A 65-acre redevelopment of the Brooklyn Basin on Oakland’s waterfront has stalled as developers wait out an economic storm.
After Los Angeles-based CityView completes an eight-story, 378-unit apartment complex at 37 8th Avenue this month, developers say construction on the next phase won’t begin anytime soon, according to the San Francisco Business Times.
Mike Ghielmetti, president of Oakland’s Signature Development Group, said future construction for the project is on hold.
“There are no apartments starting anywhere right now,” Ghielmetti told the newspaper, citing the economic challenges facing commercial real estate. “The Bay Area is a great place and we’ll come back very strong.”
Brooklyn Basin, Oakland’s largest active project, is slated to bring more than 3,700 homes and 200,000 square feet of offices, shops and restaurants next to 30 acres of open space along Oakland’s estuary.

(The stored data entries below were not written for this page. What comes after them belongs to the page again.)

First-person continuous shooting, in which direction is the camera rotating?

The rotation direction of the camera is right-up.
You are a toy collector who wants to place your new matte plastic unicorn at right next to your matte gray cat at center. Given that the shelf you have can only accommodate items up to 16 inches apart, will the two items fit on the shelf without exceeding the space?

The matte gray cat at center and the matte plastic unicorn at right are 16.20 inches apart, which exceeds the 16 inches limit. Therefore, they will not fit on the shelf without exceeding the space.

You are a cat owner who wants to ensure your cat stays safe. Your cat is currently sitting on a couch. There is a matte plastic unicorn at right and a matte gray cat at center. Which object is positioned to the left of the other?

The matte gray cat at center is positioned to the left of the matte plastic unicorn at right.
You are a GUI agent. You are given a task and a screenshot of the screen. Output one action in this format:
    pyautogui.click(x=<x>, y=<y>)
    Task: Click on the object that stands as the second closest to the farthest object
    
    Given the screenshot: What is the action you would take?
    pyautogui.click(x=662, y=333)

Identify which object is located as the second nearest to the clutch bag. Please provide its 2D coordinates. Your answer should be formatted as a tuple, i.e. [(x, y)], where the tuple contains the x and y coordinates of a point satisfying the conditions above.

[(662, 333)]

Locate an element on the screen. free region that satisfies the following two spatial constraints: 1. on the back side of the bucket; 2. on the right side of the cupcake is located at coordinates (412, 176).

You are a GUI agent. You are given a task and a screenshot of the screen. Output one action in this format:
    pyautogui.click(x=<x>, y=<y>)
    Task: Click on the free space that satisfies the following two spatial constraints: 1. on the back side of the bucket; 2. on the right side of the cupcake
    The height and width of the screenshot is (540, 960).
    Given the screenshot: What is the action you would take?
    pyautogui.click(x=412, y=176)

The project, approved in 2006, has completed six of its planned apartment buildings, for a total 1,572 units.
Meanwhile, the number of apartments built across Oakland in the past seven years has grown by thousands of units, with more than 15 buildings popping up in Uptown and Downtown Oakland.
With the influx of supply, landlords of apartment buildings are trying to out-bid each other with rent promotions and concessions to attract tenants.
With another 2,000 residential apartments planned for the area, Ghielmetti said he’s not “overly worried” about the rental market in Oakland.
“Anything that started today wouldn’t be delivered for two to three years. We’re not overly worried about the supply,” Ghielmetti told the Business Times. “Oakland will absorb a lot of its supply over the next probably 12 months, and so we don’t think that supply overhang will be there in two years.”
Signature Development, in partnership with Chinese investor Zarsion Holdings Group, has gradually sold off parcels of Brooklyn Basin to other developers, which expanded the project scope by 600 units. The developers agreed to pay the Oakland Community Land Trust $9 million to go toward affordable housing.
Ghielmetti said permits have been secured for parcels D, E and H, but construction is on hold indefinitely.
The stalled projects include a plan by Sacramento-based Anton DevCo to build an eight-story, 243-unit apartment building on parcel D and a plan by Signature to build a 280-unit apartment building with 24,000 square feet of shops on Parcel H.
Washington-based SRM Development also plans to build a seven-story, 191-unit senior housing complex with 36 memory care units on parcel E.
With Oakland office vacancies at an all-time high, Signature last month sold a Downtown Oakland site approved for an 11-story office building for $3 million.